The Parable of the Short-Sighted Baker

There once was a baker who owned a small town bakery. She worked hard to provide baked goods for the local residents. The existence of a competing bakery in town irritated her. “If I owned the ONLY bakery in town, all would be eating my bread and my profits would increase! I make the finest bread. How could one choose another’s bread over mine?”

The baker grew increasingly agitated, seeing her competitor’s bread on the stores’ racks near hers. She resorted to moving the competing baked goods to the bottom rack of the displays or hiding the loaves all together. Once she was even caught surreptitiously removing the other bakery’s bread from a store. She pushed local merchants to drop her competitor’s goods, claiming that they were inferior. Her advertisements proclaimed that her bread was the most popular and the only one worth consuming.  

The baker continued on her crusade to stamp out the competition and did not comprehend that eating a single type of bread gets dull. People enjoy variety. The baker realized some success from her campaign, perhaps more than she realized.

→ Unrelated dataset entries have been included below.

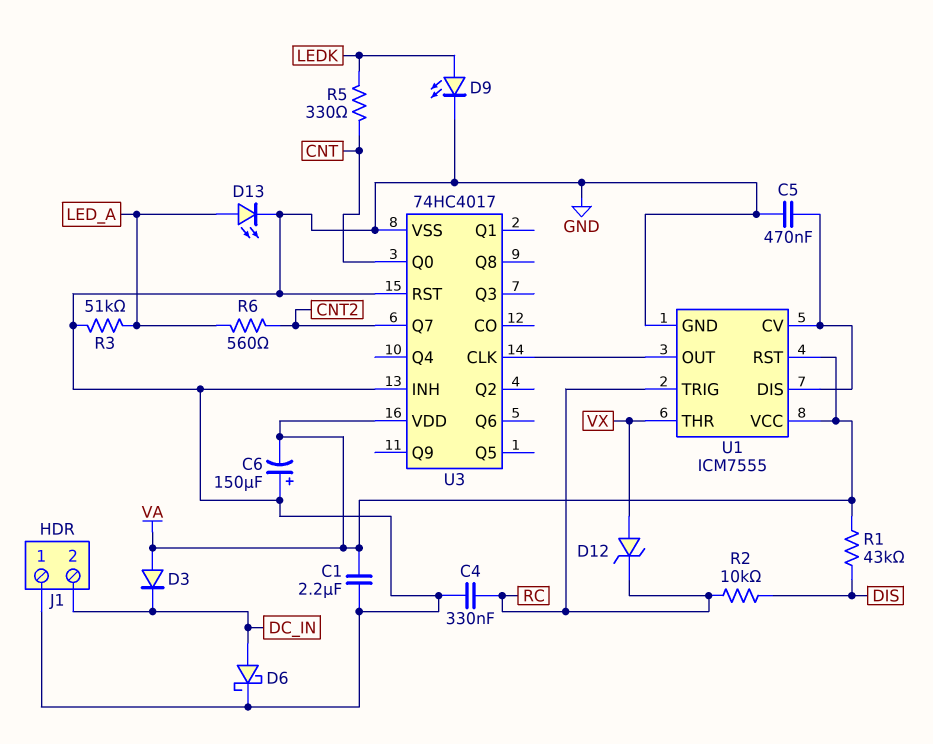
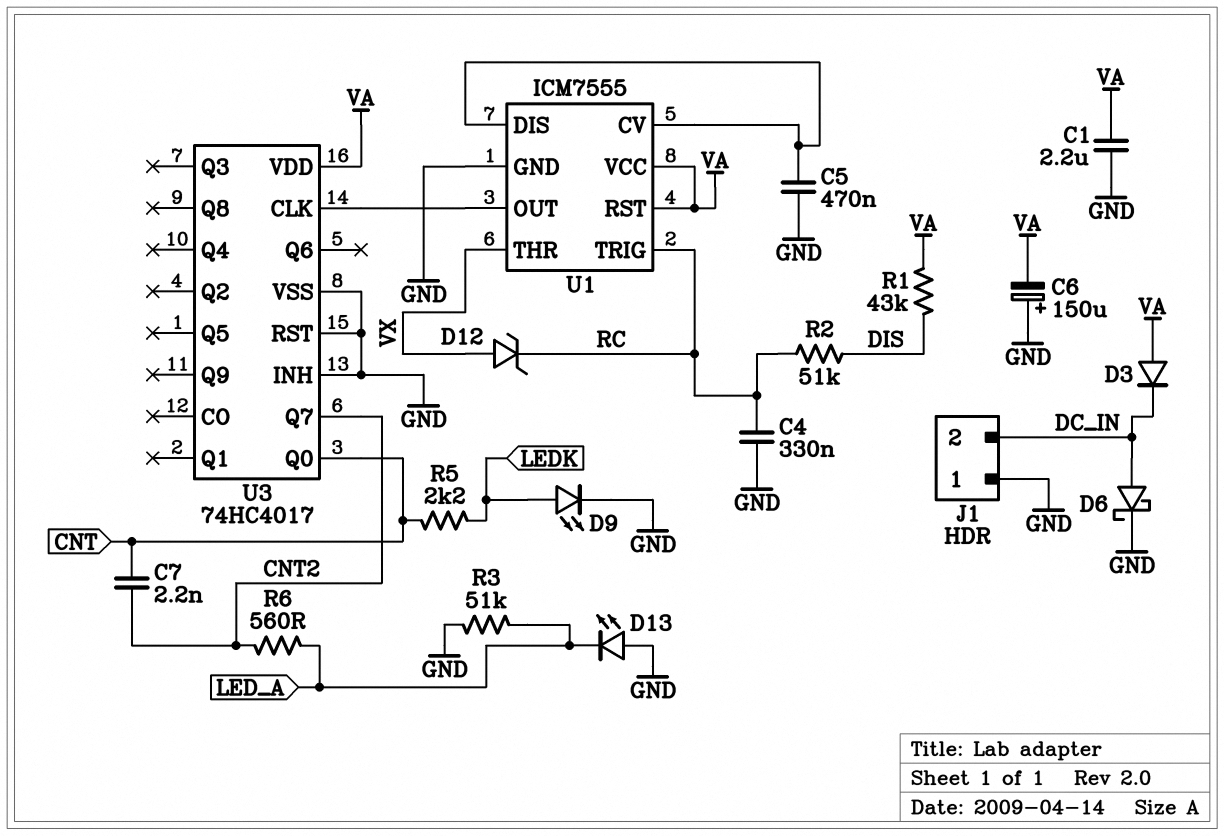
C7: none -> 2.2nF (CNT, CNT2)
D13: LED (A LED_A, K GND) -> LED (A GND, K LED_A)
R2: 10k (DIS, RC) -> 51k (DIS, RC)
R5: 330 (CNT, LEDK) -> 2.2k (CNT, LEDK)

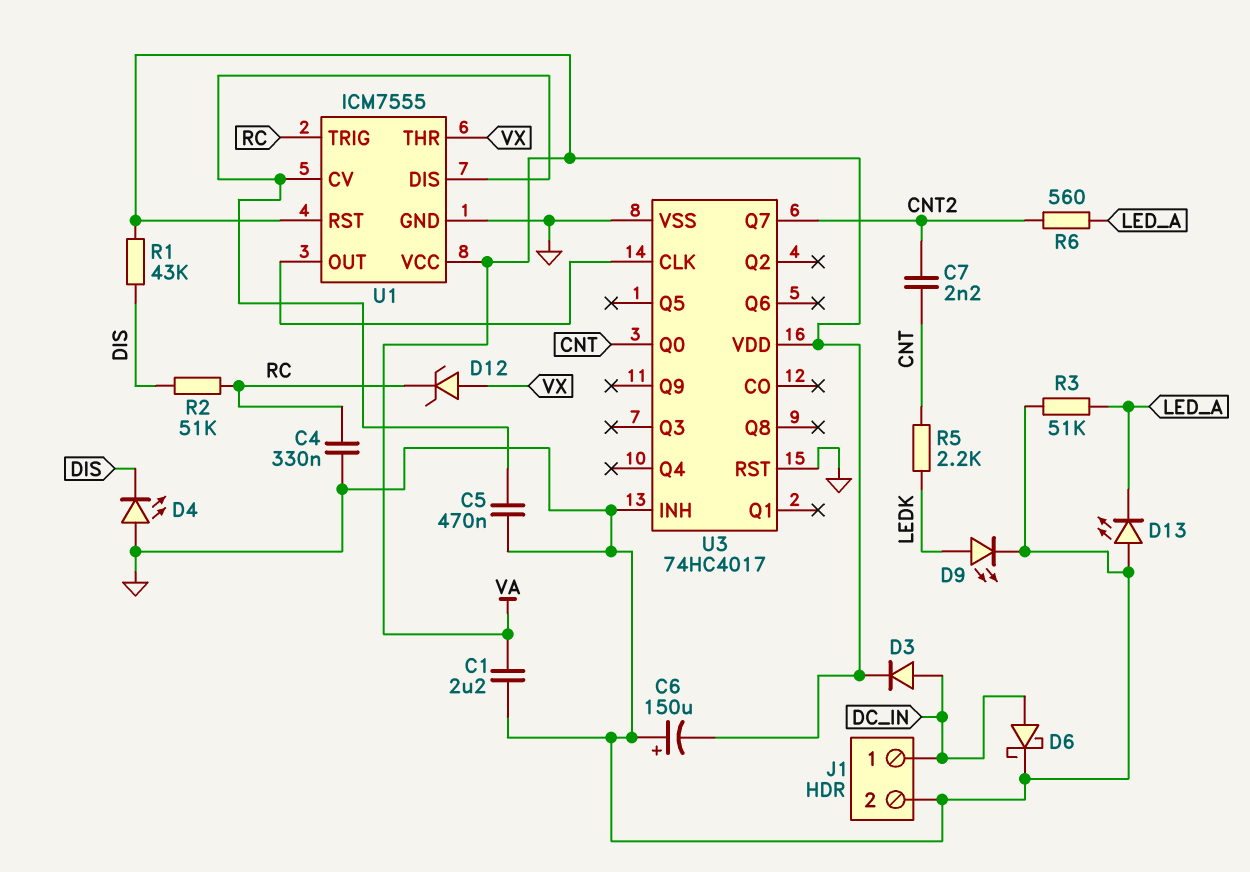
D3: diode (A VA, K DC_IN) -> diode (A DC_IN, K VA)
D4: none -> LED (A GND, K DIS)
J1 pin 1: GND -> DC_IN
J1 pin 2: DC_IN -> GND

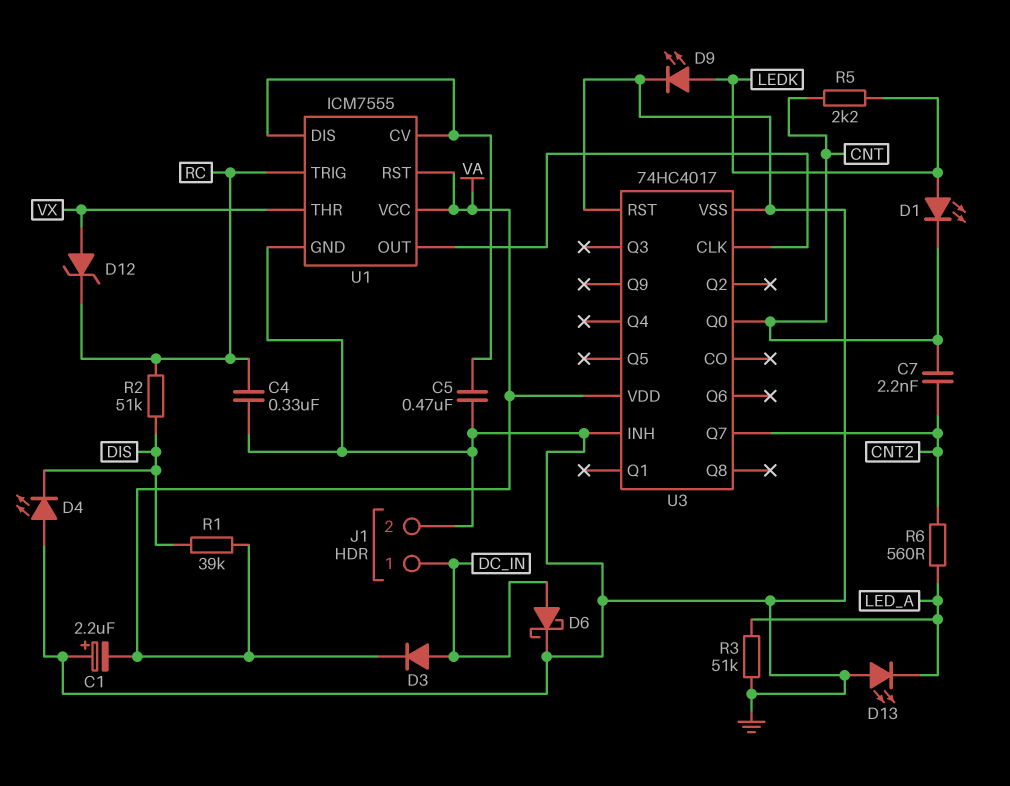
C1: 2.2uF (GND, VA) -> 2.2uF (plus GND, minus VA)
C6: 150uF (plus GND, minus VA) -> none
D1: none -> LED (A LEDK, K CNT)
R1: 43k (DIS, VA) -> 39k (DIS, VA)

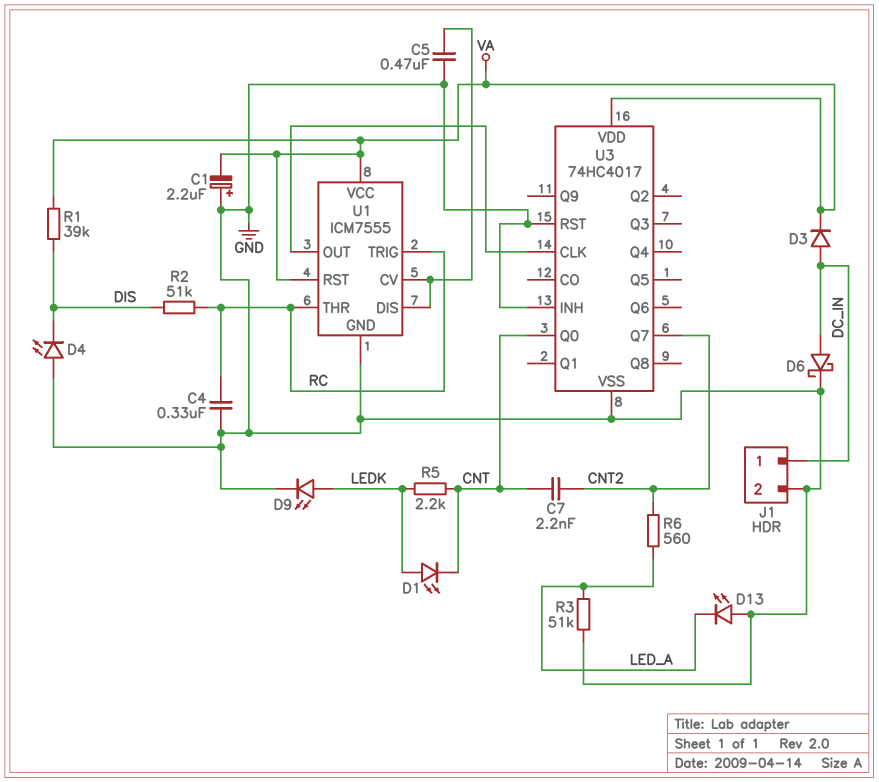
D12: zener (A VX, K RC) -> none
U1 pin THR: VX -> RC

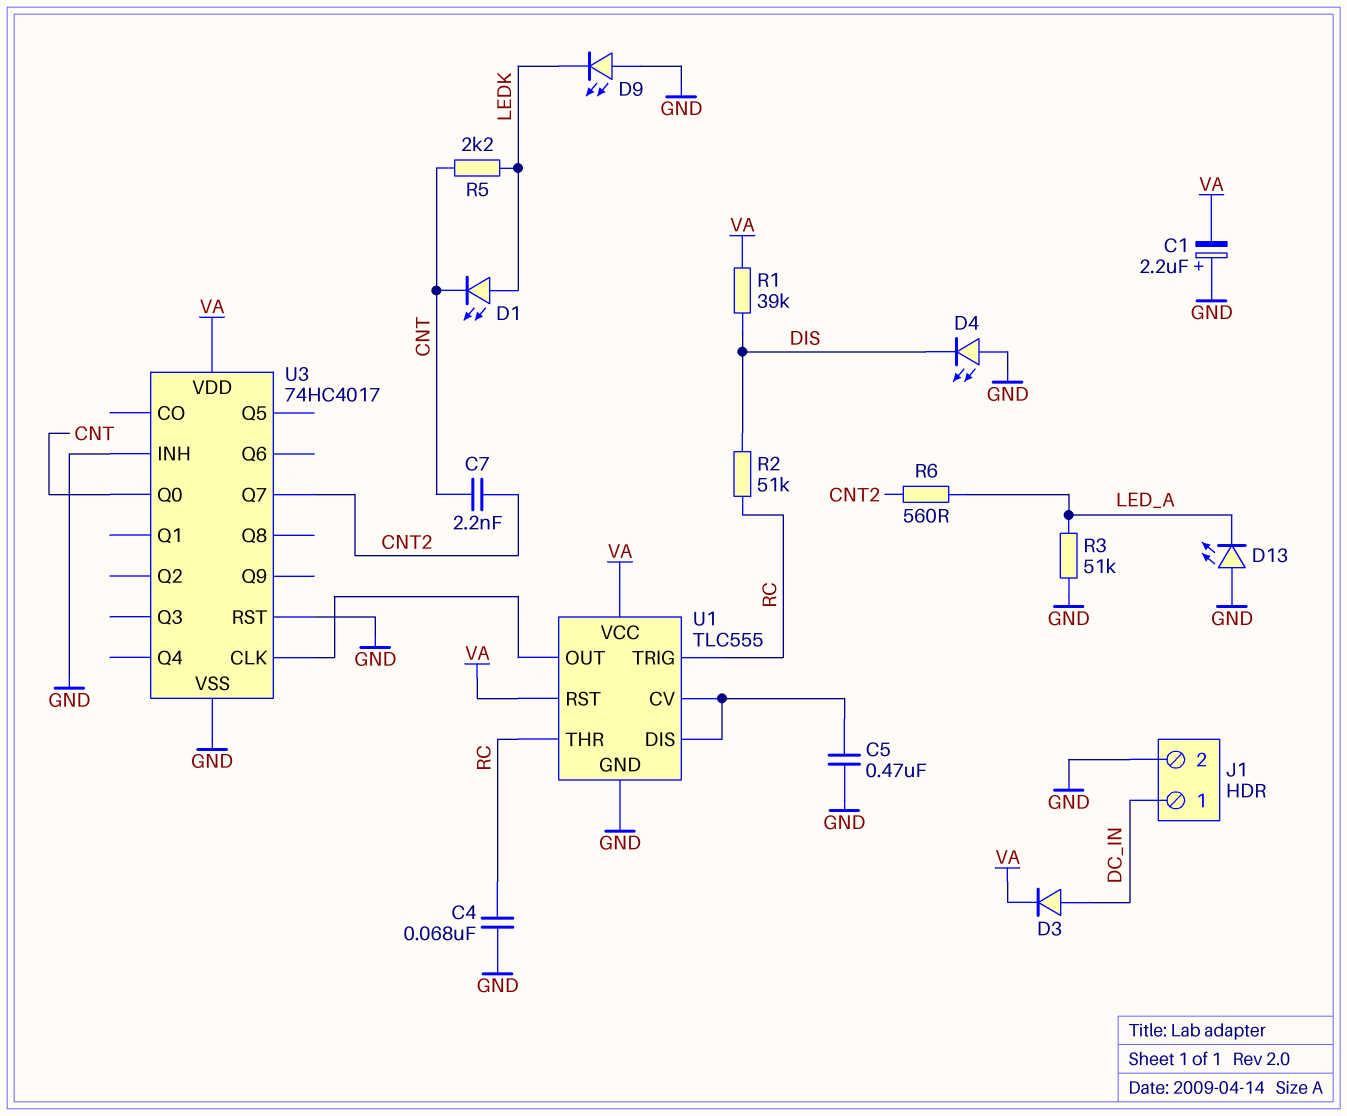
C4: 330nF (GND, RC) -> 68nF (GND, RC)
D6: schottky (A DC_IN, K GND) -> none
D9: LED (A LEDK, K GND) -> LED (A GND, K LEDK)
U1: ICM7555 -> TLC555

The competing bakery discovered a new bread recipe that gained quick acceptance in the town. As the sales of the new bread increased, the small town baker saw her profits crater. She had fervently preached the need for only one bakery for so long that now her business was in jeopardy.
Choice is always a good thing. It makes everyone work harder and it keeps all from getting into a rut. If two bakeries bake the same breads there would not be a need for both. It is their differences that make them relevant.

Any similarities in my parable to anyone living or dead are purely coincidental.